This is why, as your article notes, "Psychology and Psychotherapy are notoriously dynamic fields. What may for a time be seen as standard theory is often refined or discredited only a few years later."
I don't think the state should give any sort of legitimacy to a field that cannot demonstrate empirically that it deserves it. While I sympathize with the desire to keep out the unqualified, I don't see that the data supports making any distinctions between these people and any person off the street. Certainly, the methodology of licensing the students but not the professor is bizarre, but the whole idea assumes scientific support for the field that does not in fact exist. Without such support, any licensing system is entirely arbitrary.
Just think of the savings if we all used paraprofessional therapists with minimal training!
My big problem is that the board is probably going to deny the supervision I received in the early '80s, because the board insists that those who gave me supervision back then must fill out the board's new supervision forms. One of my supervisors is deceased, I fear. The board will then require me to close my private practice and go to work for two years and repeat the process of getting my supervision.
I am 62 years old and am raising one of my husband's grandchildren, who is 11. We took him in two years ago.
I read with interest the article in the Tucson Weekly. I certainly believe the intent of your bill was not to injure anyone, other than the dangerous, abusive therapists out there. There are a few points I'd like to make regarding the implementation of this bill.

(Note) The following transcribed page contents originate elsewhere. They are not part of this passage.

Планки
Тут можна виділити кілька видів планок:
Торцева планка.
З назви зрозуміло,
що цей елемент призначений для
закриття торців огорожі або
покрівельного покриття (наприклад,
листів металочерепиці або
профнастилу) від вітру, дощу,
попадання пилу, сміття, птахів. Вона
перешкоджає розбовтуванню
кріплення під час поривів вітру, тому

Behavioral health issues are different from, say, physical medicine issues. With counseling, you cannot draw blood or take a urine sample, make an accurate diagnosis, then treat according to commonly accepted protocol. Counseling is, in my opinion, more of an art. With each of us being individuals, products of our upbringing and our genetics and our experiences, the same treatment protocol does not work for everyone. Treatment must be individually tailored to meet the learning style, temperament and experiences of each individual. I do believe patients who are emotionally or physically harmed by a "therapist" should have the same recourse as a medical patient who had their appendix taken out instead of their gall bladder. The recourse is: Stop seeing that therapist or doctor, and consider a lawsuit.

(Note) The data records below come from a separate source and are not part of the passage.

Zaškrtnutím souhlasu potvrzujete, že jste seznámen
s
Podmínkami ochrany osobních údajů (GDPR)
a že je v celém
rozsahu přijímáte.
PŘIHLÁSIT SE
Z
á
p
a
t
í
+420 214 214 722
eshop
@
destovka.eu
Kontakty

I am appalled by the impact of this new law, and not just on professionals such as Jane Martin, Carl Ridley and Richard Poppy. What most concerns me is the clients of these individuals. Sometimes, consumers of counseling don't want or need to be given a diagnosis, such as "anxiety disorder." I don't want to have to have a diagnosis other than "person asking for counseling" in order to receive treatment. I don't want to require that my therapists' handwriting be legible at all times. I don't even want him or her to have to keep notes unless that is the process that works best for him or her. I don't want a "treatment plan." I want my counselor to be there in the room with me, 100 percent, to interact with me in the ways we have determined are most effective for me. Consumers just want to work through their stuff with a person they feel most comfortable with. Will there be licensure in the future for "best friends" to ensure no individual gets emotionally hurt by hearing something truthful or difficult, or to protect us from having a jerk for a best friend?
The state, by providing licensure, cannot weed out all the bad apples. People will be hurt. We cannot prevent that by making laws. I don't mean to sound flippant; I know a lot of work went into this bill with nothing but good intentions, but I want decide who will be the best at helping me, whether or not they are licensed.
There are many people who have a relationship already with a counselor. For whatever reason, when that counselor can no longer be there, there will be people who will be horribly harmed. Many of these people will kill themselves. Perhaps they will have to band together and sue the state for taking their counselor away, or perhaps families will do so on behalf of loved ones who are no longer with us.
Please, please take a harder look at how this is going to be implemented. People who have mental-health challenges already have enough to deal with without losing one of the most important people in their lives. I no longer think the answer is to grandfather everyone in, although that might be an immediate measure. I think the entire bill must be reviewed.
Beth Goldman Porter
I have written countless letters to the Arizona Daily Star on this topic, usually soon after another poor biker is sent off to meet his maker by some inattentive motorist. It would be laughable if it wasn't so sad that these murderers get off with the equivalent of a parking ticket, $50 or so.
As is the case with any topic, there are always two sides. Every time I see some idiot riding on the wrong side of the street, towards traffic, at night, with no lights, reflectors, or helmet, running stop signs and red lights, my blood boils. And to the Lycra-clad "hammerheads" who persist in riding more than two abreast down Speedway Boulevard during morning rush hour: Get with it! And parents, how can you let your precious child climb on their two-wheeler without a helmet strapped on their noggin? It is the law for kids under 16.
I didn't mean for this to be a rant, but Tucson motorists and cyclists could co-exist peacefully with just a modicum of common sense on everyone's part. Then we really could be the "bicycle friendly" city the tourist bureau touts us to be.
The problem with Tucson (as well as the TPD) is not a shortage of funding, but gross mismanagement. A real solution to the financial problems of Tucson is to deny the bureaucrats additional funding once they waste what was originally allotted and then to replace said bureaucrats with competent individuals capable of actually achieving something.
Libertarian Candidate for Pima County Sheriff
The only good thing about reading The Skinny in the Tucson Weekly was that the article was worth every cent I paid for it.